Webasto Heaters

The basic principle/engineering appears sound and seems to work exceedingly well. I haven’t seen any real performance tech specs, but they must be quite efficient. Running a 10/1 diesel/WMO ratio, not a hint of smoke was seen. I’d like 4/1, so we’ll see how it goes. They claim it will run almost a day on a gallon of fuel at moderate settings. That seems to align with the consumption rate I’m seeing initially. There were a couple of extra reasons* for how long I took to put this one together. The main issue I saw was some of the cheesy components included in this particular kit. Tell me how anyone is using this clamp for anything except scamming their customers. Controllers are an issue, and probably the only real shopping point differentiating them as far as I can tell. Most if not all of the accessory materials in the kit are inferior quality. They’re certainly not going to supply pro-grade residential install parts, so perhaps that’s where it translates to the cheap *Chinese diesel heater product category (Webasto knockoff).

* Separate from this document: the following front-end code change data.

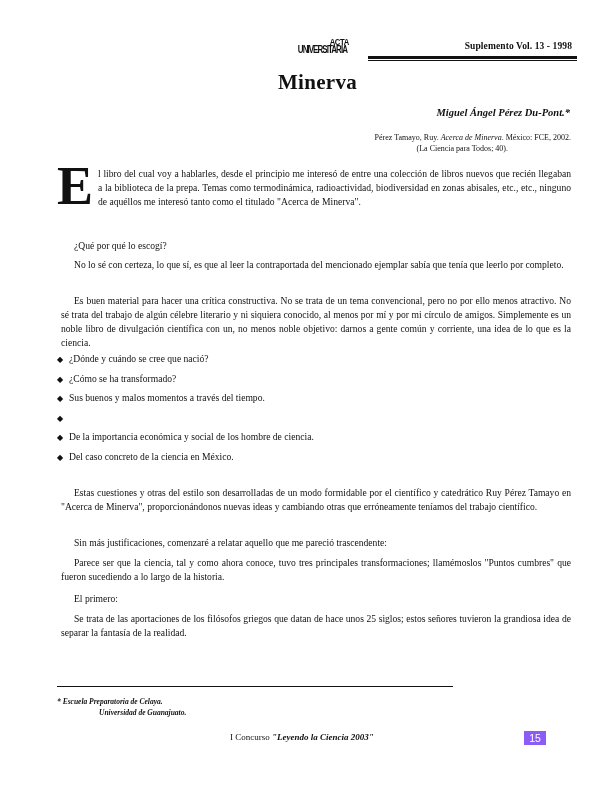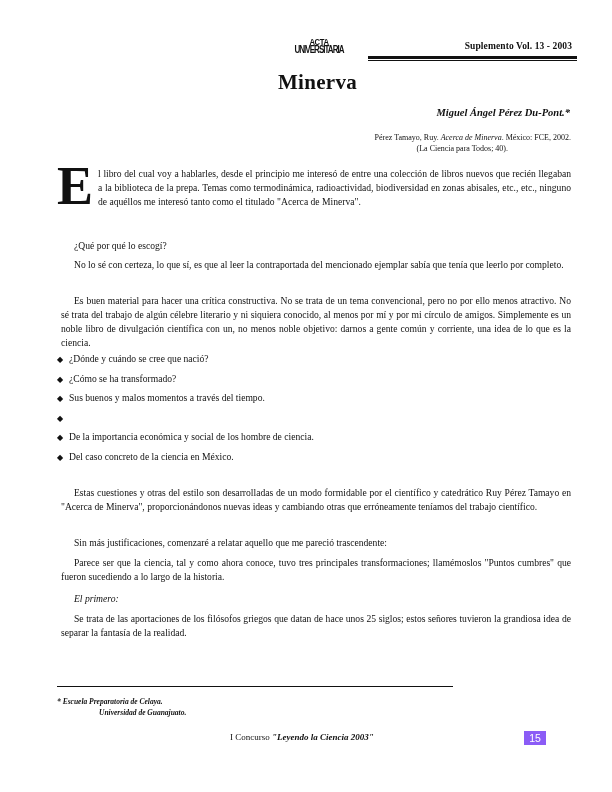--- a/index.html
+++ b/index.html
@@ -4,21 +4,21 @@
   <style>
     html, body { margin: 0; padding: 0; background: #ffffff; }
     body { width: 612px; height: 792px; position: relative; overflow: hidden;
       font-family: "Liberation Serif", "DejaVu Serif", serif; color: #111; }
     .page { position: absolute; left: 0; top: 0; width: 612px; height: 792px; }
 
     .supplement { position: absolute; right: 40px; top: 41px; font-size: 9.5px; font-weight: bold; letter-spacing: 0.1px; }
     .rule-thick { position: absolute; left: 368px; right: 35px; top: 56px; height: 2.5px; background: #111; }
     .rule-thin { position: absolute; left: 368px; right: 35px; top: 60px; height: 1px; background: #111; }
 
-    .logo { position: absolute; left: 284px; top: 38px; width: 70px; text-align: center; font-family: "Liberation Sans Narrow", "Liberation Sans", sans-serif; font-weight: bold; line-height: 8px; }
+    .logo { position: absolute; left: 284px; top: 38px; width: 70px; text-align: right; font-family: "Liberation Sans Narrow", "Liberation Sans", sans-serif; font-weight: bold; line-height: 8px; }
     .logo .acta { font-size: 9px; letter-spacing: -0.5px; transform: scaleX(0.85); display: block; }
     .logo .univ { font-size: 10px; letter-spacing: -1.2px; transform: scaleX(0.8); display: block; }
 
     .title { position: absolute; left: 278px; top: 70px; font-size: 21px; font-weight: bold; letter-spacing: 0.3px; }
 
     .author { position: absolute; right: 42px; top: 107px; font-size: 10.5px; font-style: italic; font-weight: bold; }
 
     .ref { position: absolute; right: 41px; top: 132px; font-size: 8px; text-align: right; line-height: 11px; }
     .ref .r2 { display: block; text-align: left; padding-left: 42px; }
 
@@ -33,42 +33,42 @@
     .p2 { top: 254px; }
     .p3 { top: 290px; }
 
     .bullets { position: absolute; left: 57px; top: 352px; font-size: 9.6px; list-style: none; margin: 0; padding: 0; }
     .bullets li { height: 19.6px; line-height: 14px; display: flex; align-items: flex-start; }
     .bullets .diamond { width: 12px; font-size: 8px; margin-top: 1px; }
 
     .p4 { top: 482px; }
     .p5 { top: 532px; }
     .p6 { top: 552px; }
-    .p7 { top: 588px; font-style: italic; }
+    .p7 { top: 588px; }
     .p8 { top: 608px; }
 
     .footnote-rule { position: absolute; left: 57px; width: 396px; top: 686px; height: 1.3px; background: #111; }
     .footnote { position: absolute; left: 57px; top: 696px; font-size: 7.5px; font-style: italic; font-weight: bold; line-height: 11px; }
     .footnote .f2 { display: block; padding-left: 5px; margin-left: 37px; }
 
     .contest { position: absolute; left: 230px; top: 732px; font-size: 9px; }
     .contest em { font-style: italic; font-weight: bold; }
     .pagenum { position: absolute; left: 524px; top: 731px; width: 22px; height: 14px; background: #8b5cf6; color: #fff; font-family: "Liberation Sans", sans-serif; font-weight: normal; font-size: 10.5px; text-align: center; line-height: 14px; }
   </style>
 </head>
 <body>
 
 <div class="page">
 
   <div class="logo">
     <span class="acta">ACTA</span>
     <span class="univ">UNIVERSITARIA</span>
   </div>
 
-  <div class="supplement">Suplemento Vol. 13 - 2003</div>
+  <div class="supplement">Suplemento Vol. 13 - 1998</div>
   <div class="rule-thick"></div>
   <div class="rule-thin"></div>
 
   <div class="title">Minerva</div>
 
   <div class="author">Miguel Ángel Pérez Du-Pont.*</div>
 
   <div class="ref">
     <span>Pérez Tamayo, Ruy. </span><em>Acerca de Minerva</em><span>. México: FCE, 2002.</span>
     <span class="r2">(La Ciencia para Todos; 40).</span>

It took awhile to gather and fab parts. The fuel line connections seemed iffy, to me. A nylon tube stuck in a rubber tube held with a clamp might work for awhile, so we’ll see how it goes. The air intake tubes are what came with a Fluval FX40 fish filter. That needed upgraded for the aquarium, so it was on-hand and just the right size for a Webasto intake. Exhaust was cobbed up in a few hours of welding from a scrapped desk frame and some steel conduit. The long side is about ten feet overall length, with both intake and exhaust a mm or 2 larger in diameter and thicker gauge than the supplied tin-foil-thin parts. It runs up to around 500° at the port, so I put a 90° bend outside pointing it toward the corner to protect the bushes. A couple pieces of 3/4″ plywood with appropriate holes guide things through the wall ducts.

Fuel and electrical is straightforward: batteries, and related bits plus a tank, tubing and fittings. They include a 10L tank I deemed insufficient for this application. Five gallons and gravity feed with a proper filter makes the fuel supply fairly bulletproof and good for at least a couple days before needing re-filled. Even the fuel petcock I got from a different (Chinese) Amazon source leaked. I am so done with China. Good batteries are the most expensive pieces, by far. There’s room for 4 or 5 of them behind the TV without the CO2 tank there, so I’ll need to do some runtime tests. The cool part was how the whole system integrated more-or-less seamlessly and hidden from view, customized for what we had to work with around that corner. of the house. The bedroom bay window provided a convenient outside place to hang the fuel tank sheltered from sun and rain, hidden behind lilac bushes.

Pumps are noisy and the exhaust makes a wooshing sound like a vacuum cleaner, so the supplied mufflers are probably not useful for much except restricting flow. The heat shields and ceramic insulation was probably overkill, but I didn’t know how hot they ran until after it was in and running. The supplied so-called air filter components will have to suffice temporarily, until proper units arrive. They were ordered two months ago. The vendor says supply chain bottleneck is slowing their pipeline. That could ostensibly be the other reason* held against the schedule. Fortunately I managed to fabricate the most important parts from stuff already on-hand. The extra cooling fans circulating warm air down from the cubby holes are probably unnecessary, but with a 400°f steel tube running through there it does get warm and adds a bit more warm air circulation.

It’s not gonna keep the basement toasty in sub-zero temps. But piggybacked on available APC UPS units, should have enough electrons stored to keep it livable and the aquariums liquid though an extended cold weather electrical outage. I’ll put a solar panel up on the shed to charge the batteries at some point. That battery bank will eventually grow to become integrated with the panels already on the house. Our grid’s winterized, but that’s not the only threat to it. We’re passing on some of what happened in Texas last year. Enough batteries, and we’ll eventually pass on the grid altogether.

Remotes? For the upscale, luxury RV, I suppose.